The study highlights in particular the "toxicity" of the electric car's manufacturing process compared to conventional petrol/diesel cars. It concludes that the "global warming potential" of the process used to make electric cars is twice that of conventional cars.

However, EVs exhibit the potential for significant increases in human toxicity, freshwater eco-toxicity, freshwater eutrophication, and metal depletion impacts, largely emanating from the vehicle supply chain.

The study also says - as has been noted many times before - that electric cars do not make sense if the electricity they consume is produced predominately by coal-fired power stations.

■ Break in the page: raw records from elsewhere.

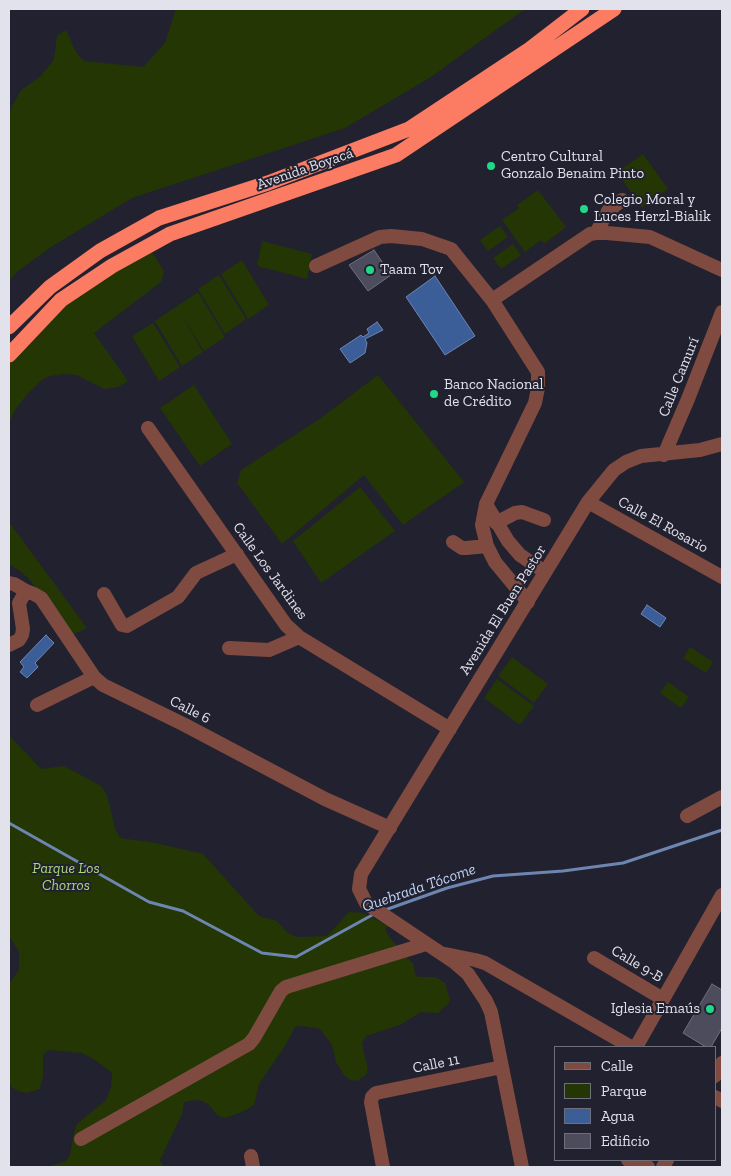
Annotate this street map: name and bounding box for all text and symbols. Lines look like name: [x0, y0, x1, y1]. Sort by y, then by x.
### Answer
street label: Avenida Boyacá: [254, 144, 356, 194]
place label: Centro Cultural Gonzalo Benaim Pinto: [501, 148, 644, 183]
marker: Centro Cultural Gonzalo Benaim Pinto: [485, 160, 497, 172]
place label: Colegio Moral y Luces Herzl-Bialik: [594, 191, 711, 226]
marker: Colegio Moral y Luces Herzl-Bialik: [578, 203, 590, 215]
place label: Taam Tov: [380, 261, 443, 279]
marker: Taam Tov: [364, 264, 376, 276]
street label: Calle Camurí: [655, 335, 703, 419]
place label: Banco Nacional de Crédito: [444, 376, 544, 411]
marker: Banco Nacional de Crédito: [428, 388, 440, 400]
street label: Calle El Rosario: [615, 493, 711, 557]
street label: Calle Los Jardines: [229, 519, 311, 623]
street label: Avenida El Buen Pastor: [456, 542, 550, 678]
street label: Calle 6: [167, 692, 213, 728]
park label: Parque Los Chorros: [32, 860, 100, 895]
water label: Quebrada Tócome: [360, 860, 478, 916]
street label: Calle 9-B: [608, 942, 666, 986]
place label: Iglesia Emaús: [611, 1000, 700, 1018]
marker: Iglesia Emaús: [704, 1003, 716, 1015]
legend: [554, 1046, 716, 1161]
street label: Calle 11: [411, 1051, 461, 1077]
text: Calle: [601, 1057, 633, 1075]
text: Parque: [601, 1082, 647, 1100]
text: Agua: [601, 1107, 634, 1125]
text: Edificio: [601, 1132, 650, 1150]

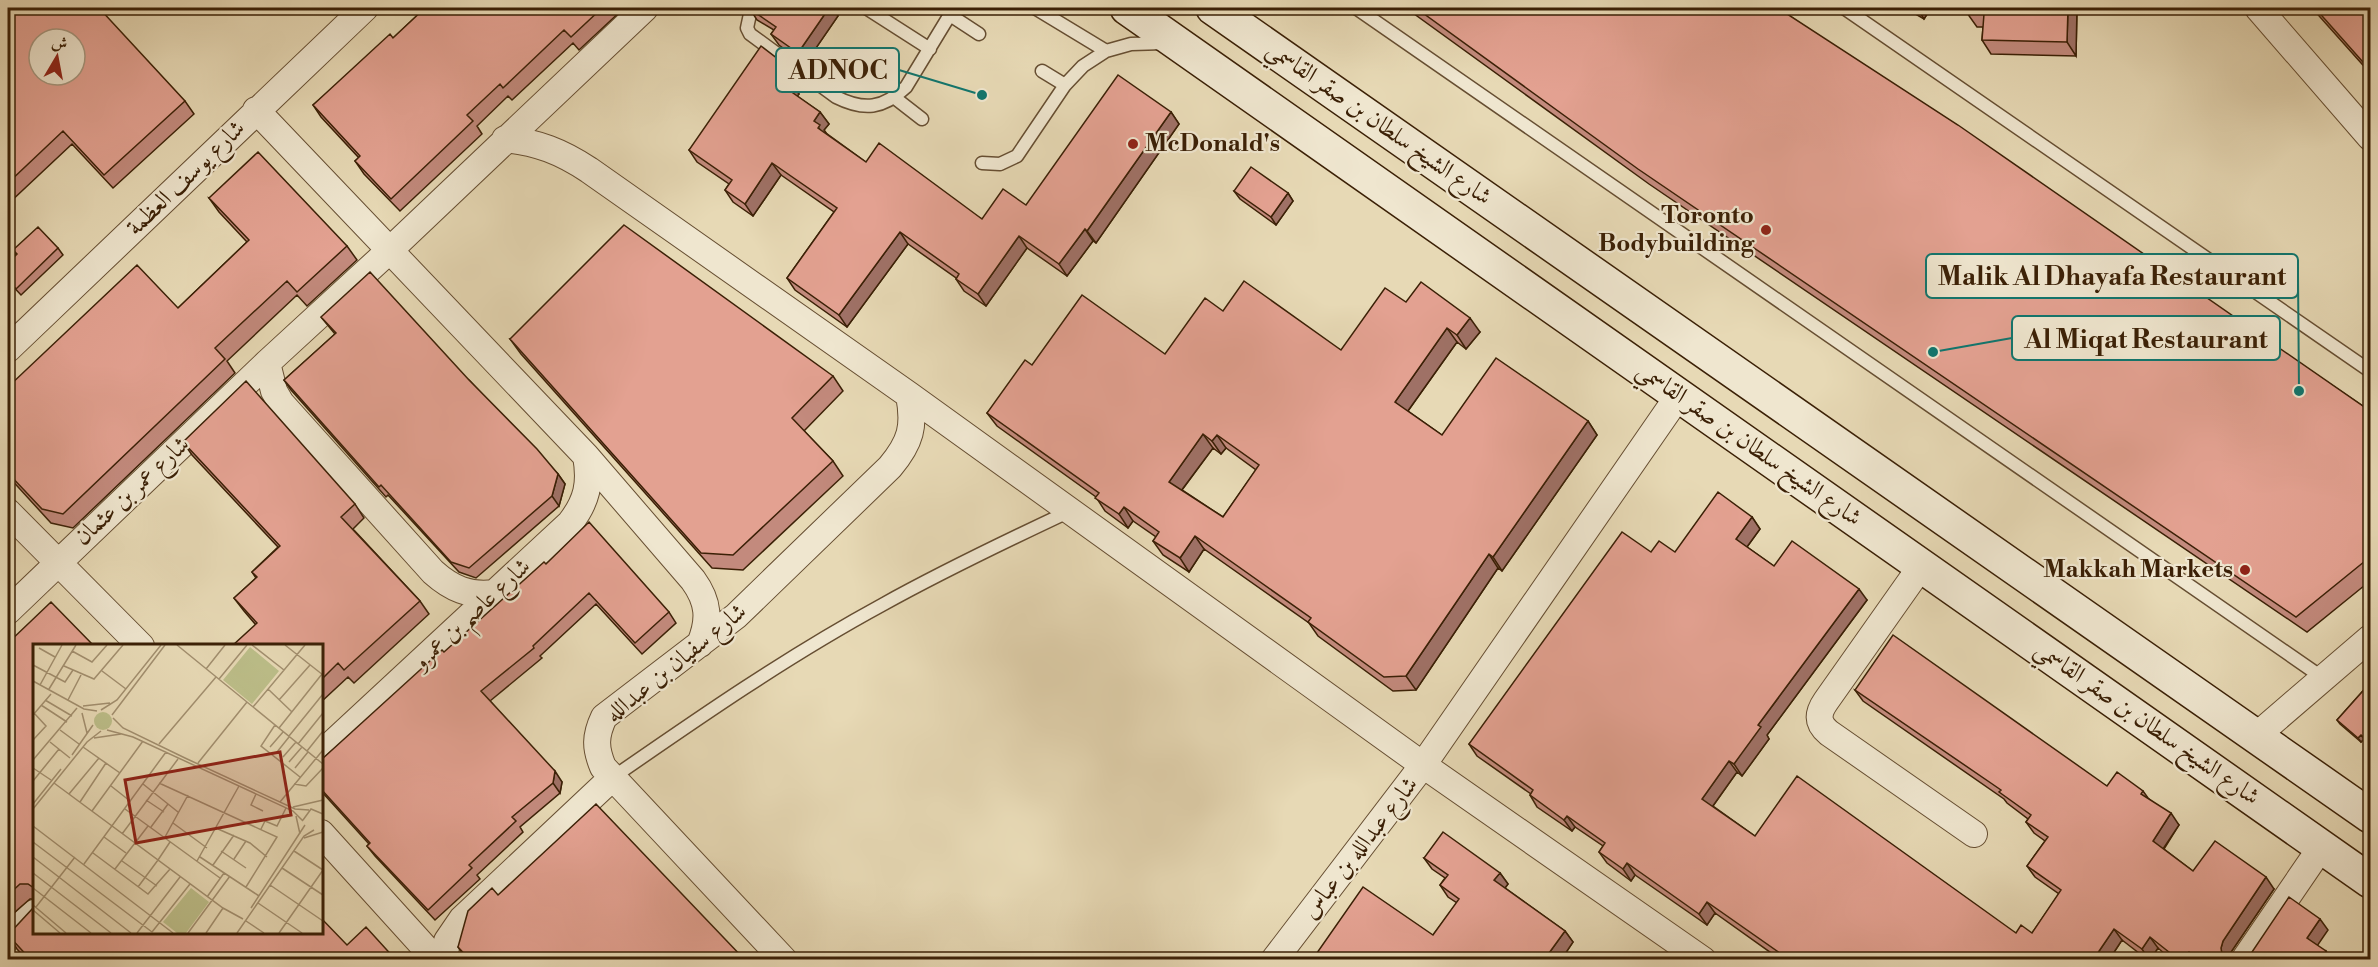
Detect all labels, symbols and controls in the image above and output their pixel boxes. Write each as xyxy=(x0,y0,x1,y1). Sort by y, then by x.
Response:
north arrow xyxy=(27,27,87,87)
text: ش xyxy=(50,32,69,54)
street label: شارع الشيخ سلطان بن صقر القاسمي xyxy=(1257,34,1497,218)
callout: ADNOC xyxy=(776,48,899,92)
text: ADNOC xyxy=(787,55,888,87)
street label: شارع يوسف العظمة xyxy=(120,114,255,245)
place label: McDonald's xyxy=(1145,129,1280,159)
marker: McDonald's xyxy=(1126,137,1140,151)
place label: Toronto Bodybuilding xyxy=(1598,201,1755,259)
marker: Toronto Bodybuilding xyxy=(1759,223,1773,237)
callout: Malik Al Dhayafa Restaurant xyxy=(1926,254,2298,298)
text: Malik Al Dhayafa Restaurant xyxy=(1938,261,2287,293)
callout: Al Miqat Restaurant xyxy=(2012,316,2280,360)
text: Al Miqat Restaurant xyxy=(2023,324,2269,356)
street label: شارع الشيخ سلطان بن صقر القاسمي xyxy=(1627,355,1867,539)
street label: شارع عمر بن عثمان xyxy=(68,430,199,555)
street label: شارع عاصم بن عمرو xyxy=(405,552,543,684)
place label: Makkah Markets xyxy=(2043,555,2233,585)
marker: Makkah Markets xyxy=(2238,563,2252,577)
street label: شارع سفيان بن عبدالله xyxy=(599,597,755,732)
street label: شارع الشيخ سلطان بن صقر القاسمي xyxy=(2025,634,2265,818)
inset map xyxy=(33,644,322,934)
street label: شارع عبدالله بن عباس xyxy=(1295,771,1428,928)

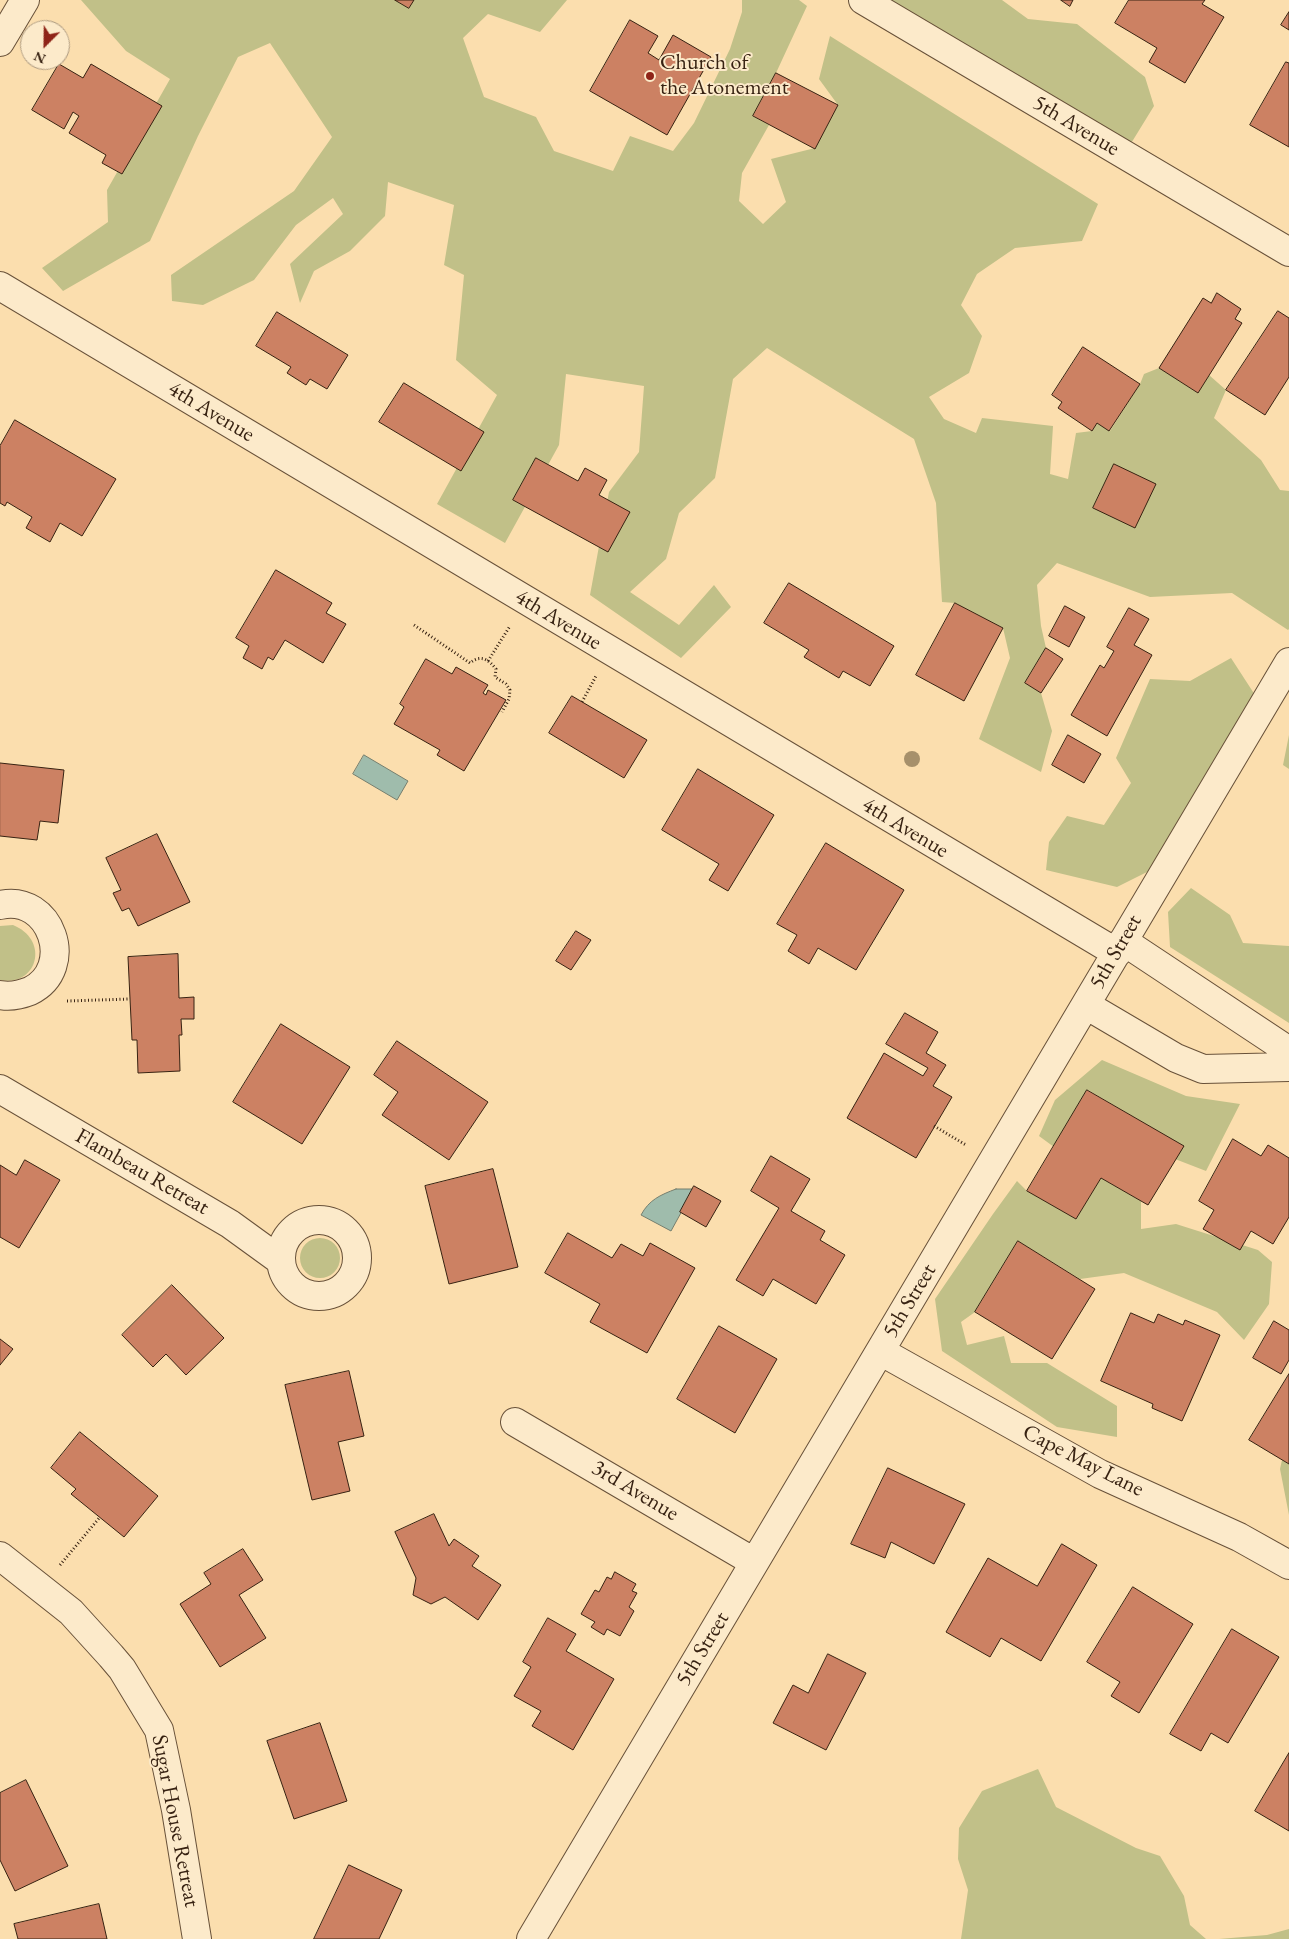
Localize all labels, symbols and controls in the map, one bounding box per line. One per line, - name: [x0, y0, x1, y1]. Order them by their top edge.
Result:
- north arrow: [20, 20, 70, 70]
- text: N: [31, 47, 48, 68]
- place label: Church of the Atonement: [660, 50, 789, 101]
- marker: Church of the Atonement: [644, 70, 656, 82]
- street label: 5th Avenue: [1028, 90, 1124, 162]
- street label: 4th Avenue: [163, 376, 259, 448]
- street label: 4th Avenue: [510, 584, 606, 656]
- street label: 4th Avenue: [857, 792, 953, 864]
- street label: 5th Street: [1084, 910, 1148, 994]
- street label: Flambeau Retreat: [70, 1123, 214, 1221]
- street label: 5th Street: [878, 1259, 942, 1343]
- street label: Cape May Lane: [1018, 1419, 1148, 1503]
- street label: 3rd Avenue: [587, 1455, 683, 1527]
- street label: 5th Street: [671, 1607, 735, 1691]
- street label: Sugar House Retreat: [145, 1733, 205, 1909]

Let's also not forget the toxic legacy of solar panels, wind farms, and damming and destroying habitats to produce "clean" electricity. The Columbia River Gorge, for example, is permanently ruined just so some elitists in Los Angeles can pretend they are doing something beneficial for the environment.


stevestrange
stevestrange

@EGG_FACE Please provide evidence of "double that of conventional vehicles" in manufacturing.  The EV does not simply "shift pollution somewhere else".  It reduces emissions overall, because it is more efficient.  Toxic effects on air and ground water are far more difficult to control when you have millions of vehicles everywhere spewing and dripping chemicals on every street corner.  And I don't know why you feel the need to bring my sleeping habits into the conversation -- it adds nothing.  Perhaps the best way to reduce emission is to simply drive less.  I can say that I do that.  I have a six mile commute.  I don't know that it makes me sleep better or not.

EGG_FACE
EGG_FACE

Let's not forget the massive amounts of pollution created during the EV manufacturing process - double that of conventional vehicles.

As long as a car is being used to carry one person around whether that car is EV or gasoline won't make a bit of difference in overall pollution since the EV car just shifts the pollution somewhere else and someone else has to live with the toxic effects on their air and ground water just so people like you can sleep a bit better at night.